• Texto:

---

A possibilidade de pessoa com restrição de crédito contratar seguro à vista


Como sabemos, os sistemas de proteção ao crédito existem para dar segurança às relações de outorga ou concessão de crédito às pessoas. Se alguma pessoa não honra pagamentos dos créditos obtidos perante o mercado, seja através de instituições bancárias, ou mesmos outros agentes de fornecimento de produtos e serviços, a consequência é sua inclusão nos cadastros de restrição ao crédito.

Deve-se salientar que esta conduta é lícita e encontra, inclusive, previsão na lei consumerista, desde que atendidos os requisitos legais para a inclusão.

Desta forma, e admitindo-se a inclusão lícita do CPF do devedor nos órgãos de proteção ao crédito, os fornecedores de crédito, produtos e serviços não estão obrigados a contratar com estes devedores, podendo vetar os pactos ou mesmo condicionar sua contratação a outros fatores, como redução de parcelas e aumento da taxa de juros.

Entretanto, quando a venda não é feita a prazo e é realizada em espécie (ou meio em que o pagamento seja efetuado à vista), ainda que o nome do consumidor esteja inserido de maneira lícita no Cadastro Restritivo de Crédito, e uma vez que a efetivação do serviço é automática após o pagamento do preço integral cobrado do contratante, poderia a empresa recusar a efetivação do objeto do contrato alegando a restrição cadastral?

O Superior Tribunal de Justiça analisou Recurso Especial interposto em Ação Civil Pública movida pelo Ministério Público do Estado de São Paulo em face de seguradora para compelir esta a efetivar a contratação à vista de seguro em nome de consumidor com o nome incluído no sistema de proteção ao crédito.

Neste recurso, de relatoria do Ministro Vilas Boas Cueva[1], após entender pela legitimidade do Ministério Público para a propositura da demanda em questão, acabou por manter a decisão proferida em acórdão do Tribunal de Justiça do Estado de São Paulo.

Em seu voto, o Ministro ressaltou que “as seguradoras não podem justificar a aludida recusa com base apenas no passado financeiro do consumidor, sobretudo se o pagamento for à vista, sendo recomendável, para o ente segurador, a adoção de alternativas, como a elevação do valor do prêmio, diante do aumento do risco, dado que a pessoa com restrição de crédito é mais propensa a sinistros, ou, ainda, a exclusão de algumas garantias (cobertura parcial).”

---

• Dados fornecidos:
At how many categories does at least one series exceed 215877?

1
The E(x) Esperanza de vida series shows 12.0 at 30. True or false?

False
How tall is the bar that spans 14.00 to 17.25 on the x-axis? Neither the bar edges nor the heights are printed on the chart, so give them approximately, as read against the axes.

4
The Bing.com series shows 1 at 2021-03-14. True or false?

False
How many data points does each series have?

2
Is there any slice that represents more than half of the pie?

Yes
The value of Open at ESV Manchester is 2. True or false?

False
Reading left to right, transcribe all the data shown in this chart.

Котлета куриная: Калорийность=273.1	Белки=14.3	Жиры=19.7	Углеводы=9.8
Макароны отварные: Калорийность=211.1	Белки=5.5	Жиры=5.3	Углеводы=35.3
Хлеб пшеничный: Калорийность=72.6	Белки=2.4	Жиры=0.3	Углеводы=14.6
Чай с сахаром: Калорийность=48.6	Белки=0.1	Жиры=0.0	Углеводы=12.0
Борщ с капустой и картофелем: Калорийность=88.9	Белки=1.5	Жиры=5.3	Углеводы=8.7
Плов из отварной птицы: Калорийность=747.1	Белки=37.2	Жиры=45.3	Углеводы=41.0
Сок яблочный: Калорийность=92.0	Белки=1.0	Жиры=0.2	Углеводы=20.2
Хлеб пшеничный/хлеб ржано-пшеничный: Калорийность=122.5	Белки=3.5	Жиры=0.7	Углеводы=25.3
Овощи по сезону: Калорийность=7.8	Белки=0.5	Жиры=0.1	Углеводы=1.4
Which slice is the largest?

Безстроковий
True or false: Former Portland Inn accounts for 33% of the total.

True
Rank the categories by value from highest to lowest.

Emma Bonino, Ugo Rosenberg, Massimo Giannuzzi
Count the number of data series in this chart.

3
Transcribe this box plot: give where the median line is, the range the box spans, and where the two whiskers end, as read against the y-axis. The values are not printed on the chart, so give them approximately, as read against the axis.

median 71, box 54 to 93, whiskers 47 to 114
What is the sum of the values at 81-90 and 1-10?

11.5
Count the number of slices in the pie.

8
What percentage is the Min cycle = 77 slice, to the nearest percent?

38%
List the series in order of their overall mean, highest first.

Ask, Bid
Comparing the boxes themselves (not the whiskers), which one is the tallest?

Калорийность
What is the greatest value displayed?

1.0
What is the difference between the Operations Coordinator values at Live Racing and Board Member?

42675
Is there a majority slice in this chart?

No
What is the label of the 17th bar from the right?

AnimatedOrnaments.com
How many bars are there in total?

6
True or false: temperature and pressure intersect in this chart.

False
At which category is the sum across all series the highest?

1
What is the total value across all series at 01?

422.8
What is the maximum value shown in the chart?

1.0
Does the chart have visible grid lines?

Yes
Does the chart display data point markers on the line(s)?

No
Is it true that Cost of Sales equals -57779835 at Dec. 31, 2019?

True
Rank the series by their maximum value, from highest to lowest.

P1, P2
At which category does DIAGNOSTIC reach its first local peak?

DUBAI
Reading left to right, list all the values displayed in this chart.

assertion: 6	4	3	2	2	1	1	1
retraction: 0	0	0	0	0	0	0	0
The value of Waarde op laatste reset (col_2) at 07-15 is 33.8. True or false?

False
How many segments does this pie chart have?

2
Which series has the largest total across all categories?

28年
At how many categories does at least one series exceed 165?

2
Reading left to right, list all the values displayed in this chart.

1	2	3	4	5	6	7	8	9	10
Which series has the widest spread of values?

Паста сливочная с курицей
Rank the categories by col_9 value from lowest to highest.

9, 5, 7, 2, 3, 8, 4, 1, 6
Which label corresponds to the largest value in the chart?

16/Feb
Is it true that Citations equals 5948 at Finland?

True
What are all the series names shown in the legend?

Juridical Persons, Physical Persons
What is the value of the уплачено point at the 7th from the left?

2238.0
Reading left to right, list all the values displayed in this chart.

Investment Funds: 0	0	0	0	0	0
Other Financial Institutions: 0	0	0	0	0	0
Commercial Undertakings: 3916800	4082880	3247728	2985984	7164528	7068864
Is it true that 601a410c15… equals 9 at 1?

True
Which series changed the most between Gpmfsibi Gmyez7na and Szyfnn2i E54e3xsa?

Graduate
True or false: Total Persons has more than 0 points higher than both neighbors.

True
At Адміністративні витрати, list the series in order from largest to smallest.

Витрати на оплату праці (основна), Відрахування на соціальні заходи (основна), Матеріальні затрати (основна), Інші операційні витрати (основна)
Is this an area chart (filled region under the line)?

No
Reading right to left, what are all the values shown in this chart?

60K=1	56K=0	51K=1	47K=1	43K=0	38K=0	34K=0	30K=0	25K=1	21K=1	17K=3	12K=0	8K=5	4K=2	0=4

---

Continue o texto sobre a contratação de seguro à vista por quem tem restrição de crédito, começando logo depois da última frase dele.

• Resposta:
Vale ressaltar que, em primeira instância, houve sentença desfavorável ao Ministério Público, sob o argumento de que a restrição seria lícita até mesmo porque reveste-se em característica essencial do contrato de seguro a avaliação do risco.

Entretanto, tanto o Tribunal de Justiça de São Paulo quanto o Superior Tribunal de Justiça entenderam que tal conduta fere o disposto no artigo 39, IX, do Código de Defesa do Consumidor[2], por constituir prática abusiva a sua recusa quando o consumidor se dispuser a realizar o pagamento total e antecipado, à vista.

Primeiramente, deve-se ressaltar que a atividade securitária, como muito bem reconheceu o MM Juízo de primeiro grau, se funda na análise e mensuração do risco, através de complexos cálculos atuariais que envolvem diversas variáveis.

Por outro lado, como muito bem destacou o Ministro Relator, a própria seguradora tem instrumentos para mitigar o risco e trazer mais equilíbrio à contratação, mas observando-se o caráter social do contrato, possibilitando a sua contratação para quem se disponha a pagar antecipadamente e à vista a totalidade dos valores da contratação.

O entendimento manifestado pelo Superior Tribunal de Justiça nos parece acertado, tendo em vista que o risco de inadimplemento do contrato a ser celebrado mediante pagamento à vista e de maneira antecipada, da totalidade dos valores contratados, extinguiria, em tese, a parte obrigacional do consumidor no contrato celebrado, restando, se acontecer o sinistro referente à cobertura previamente contratada, a obrigação da seguradora.

No entanto, vale ressaltar que todas as decisões recepcionam a possibilidade de ser negada a contratação da venda do seguro a prazo, em parcelas, e tal ato não pode ser considerado como abusivo, sendo, em verdade, o exercício regular de um direito.


[1] Resp 1.594.024

[2]Art. 39. É vedado ao fornecedor de produtos ou serviços, dentre outras práticas abusivas: (Redação dada pela Lei nº 8.884, de 11.6.1994)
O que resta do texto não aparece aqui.